TEXTAUSZUG>
------------------------------------
Totholz scheint eine wichtige Rolle beim Klimaschutz zu spielen. Dass das Holz unserer Wälder große Mengen CO2 bindet, ist bekannt. Neue Erkenntnisse gibt es jetzt zum Abbau von Totholz, wodurch ein Teil des Kohlendioxids in die Atmosphäre entweicht.

Der Wald ist Lebensraum für Tiere und Pflanzen, Erholungsraum für Menschen und bindet Kohlenstoff. Wie das Statistische Bundesamt heute mitteilt, speicherten die deutschen Wälder mit ihrem gesamten Ökosystem im Jahr 2019 rund 8,3 Millionen Tonnen Kohlenstoff mehr als im Vorjahr. Das entspricht rund 30,6 Millionen Tonnen Kohlendioxid.

Die privaten Haushalte und die Produktionsbereiche wie beispielsweise die Industrie, Dienstleistungen oder die Landwirtschaft sorgten demgegenüber für einen Ausstoß von rund 879,2 Millionen Tonnen. Damit deckte die Zunahme der Kohlenstoffspeicherung des Waldökosystems im Jahr 2019 rechnerisch nur drei Prozent der jährlichen CO2-Emissionen in Deutschland ab, so die Statistiker.

Großteil der zusätzlichen Speicherung von Kohlenstoff in Waldböden

2019 nahm der Kohlenstoffspeicher des Waldökosystems demnach um knapp ein Drittel weniger zu als noch im Vorjahr, als die Zunahme umgerechnet 44,3 Millionen Tonnen CO2 betrug. Ein Grund des geringeren Anstiegs könnten die durch Trockenheit und Insektenbefall entstandenen Waldschäden sein.

So fand der Großteil der zusätzlichen Speicherung mit rund 8,4 Millionen Tonnen Kohlenstoff in den Waldböden statt, während im stehenden Holz und der sonstigen Holzbiomasse sogar knapp 90000 Tonnen weniger Kohlenstoff gespeichert war als im Vorjahr. Bei dieser Betrachtung wird laut Bundesamt der Kohlenstoff nicht mitbetrachtet, der trotzdem langfristig im aus dem Wald entnommenen Holz gespeichert bleibt – zum Beispiel als Bauholz.

Das Waldökosystem ist ein gigantisches Reservoir an Kohlenstoff, der über Jahrzehnte oder sogar Jahrhunderte gebunden wird. Deutschlandweit speichert der Wald insgesamt rund 3,1 Milliarden Tonnen Kohlenstoff, das entspricht umgerechnet 11,5 Milliarden Tonnen CO2. Im Jahr 2018 waren es noch 11,4 Milliarden Tonnen.
------------------------------------
DIE AUFGABE> Fassen Sie den Text über die Kohlenstoffspeicherung im deutschen Wald in zwei Sätzen zusammen. Das anschließende Material wird nicht gebraucht.
------------------------------------
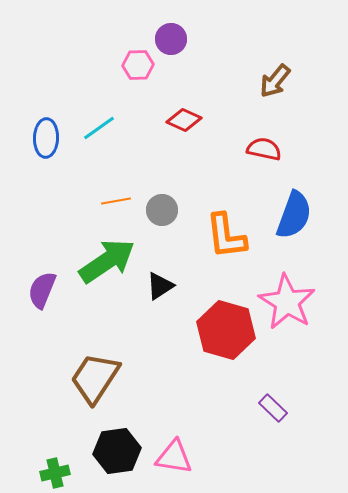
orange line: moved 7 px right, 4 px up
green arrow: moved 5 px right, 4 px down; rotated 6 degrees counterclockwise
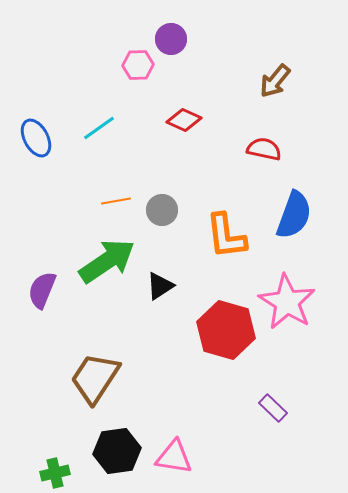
blue ellipse: moved 10 px left; rotated 30 degrees counterclockwise
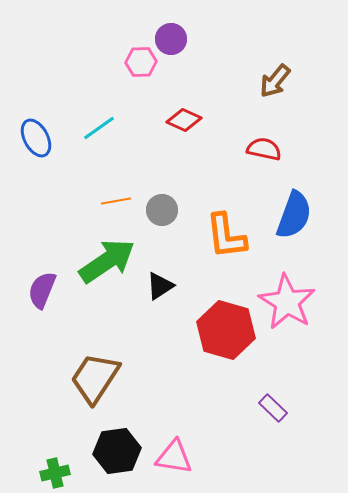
pink hexagon: moved 3 px right, 3 px up
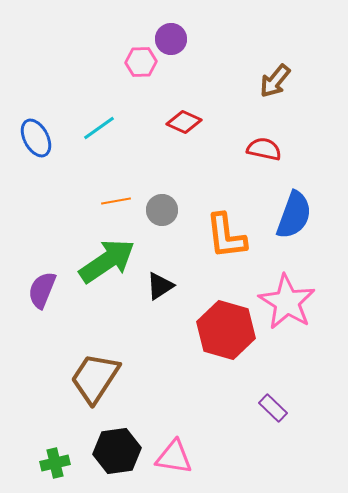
red diamond: moved 2 px down
green cross: moved 10 px up
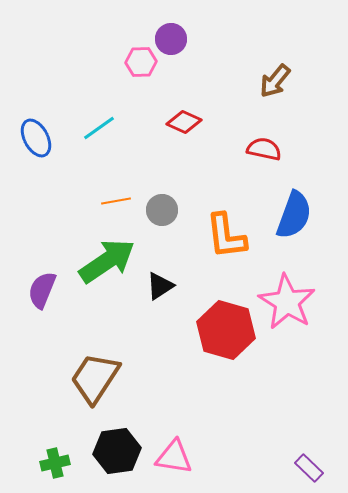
purple rectangle: moved 36 px right, 60 px down
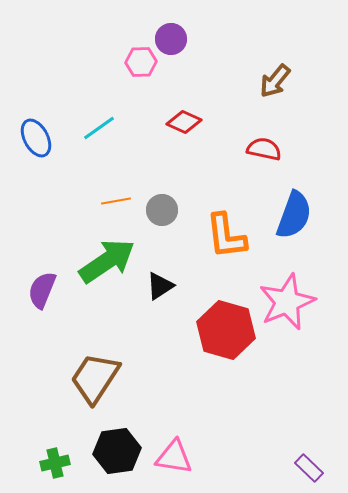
pink star: rotated 18 degrees clockwise
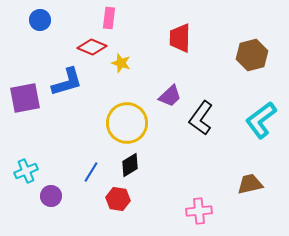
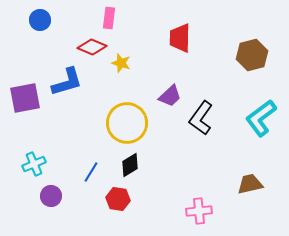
cyan L-shape: moved 2 px up
cyan cross: moved 8 px right, 7 px up
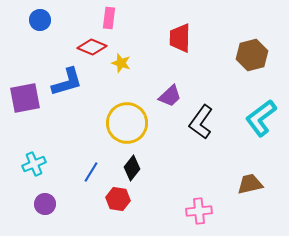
black L-shape: moved 4 px down
black diamond: moved 2 px right, 3 px down; rotated 20 degrees counterclockwise
purple circle: moved 6 px left, 8 px down
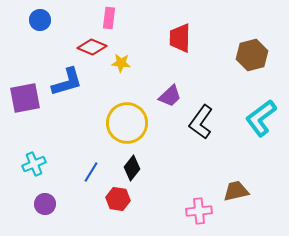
yellow star: rotated 12 degrees counterclockwise
brown trapezoid: moved 14 px left, 7 px down
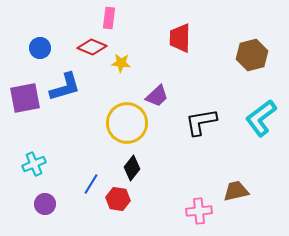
blue circle: moved 28 px down
blue L-shape: moved 2 px left, 5 px down
purple trapezoid: moved 13 px left
black L-shape: rotated 44 degrees clockwise
blue line: moved 12 px down
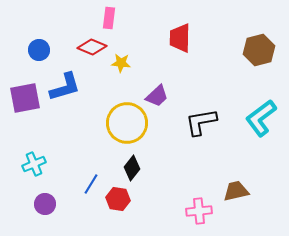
blue circle: moved 1 px left, 2 px down
brown hexagon: moved 7 px right, 5 px up
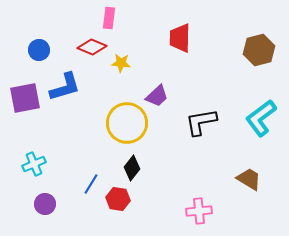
brown trapezoid: moved 13 px right, 12 px up; rotated 44 degrees clockwise
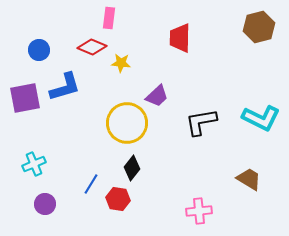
brown hexagon: moved 23 px up
cyan L-shape: rotated 117 degrees counterclockwise
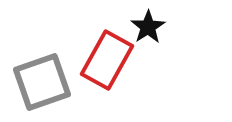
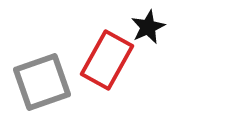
black star: rotated 8 degrees clockwise
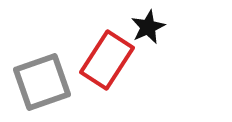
red rectangle: rotated 4 degrees clockwise
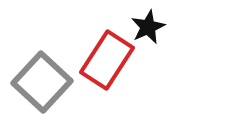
gray square: rotated 28 degrees counterclockwise
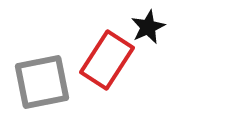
gray square: rotated 36 degrees clockwise
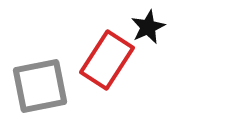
gray square: moved 2 px left, 4 px down
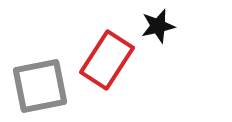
black star: moved 10 px right, 1 px up; rotated 12 degrees clockwise
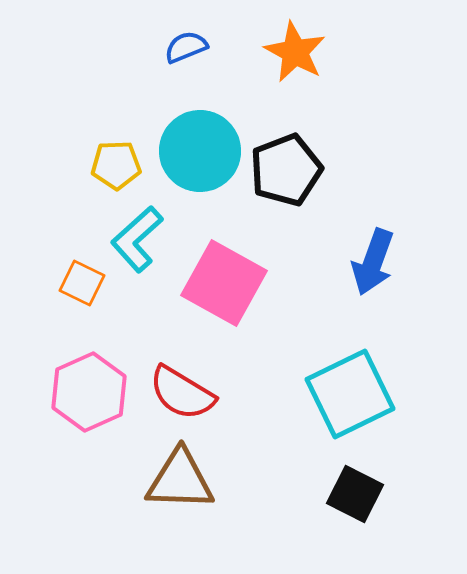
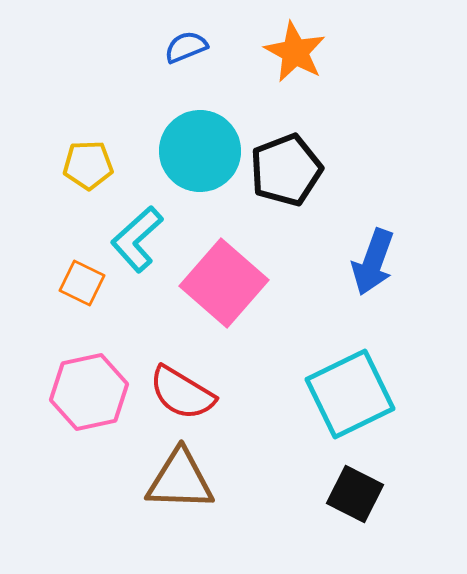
yellow pentagon: moved 28 px left
pink square: rotated 12 degrees clockwise
pink hexagon: rotated 12 degrees clockwise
------------------------------------
VOLLSTÄNDIGE ANTWORT> Nach Angaben des Statistischen Bundesamts speicherten die deutschen Wälder 2019 rund 8,3 Millionen Tonnen Kohlenstoff mehr als im Vorjahr, was etwa 30,6 Millionen Tonnen CO2 entspricht und rechnerisch nur drei Prozent der jährlichen CO2-Emissionen in Deutschland abdeckte. Dieser Zuwachs fiel um knapp ein Drittel geringer aus als im Vorjahr und fand größtenteils in den Waldböden statt, während im stehenden Holz und der sonstigen Holzbiomasse sogar etwas weniger Kohlenstoff gespeichert war; insgesamt speichert der Wald rund 3,1 Milliarden Tonnen Kohlenstoff.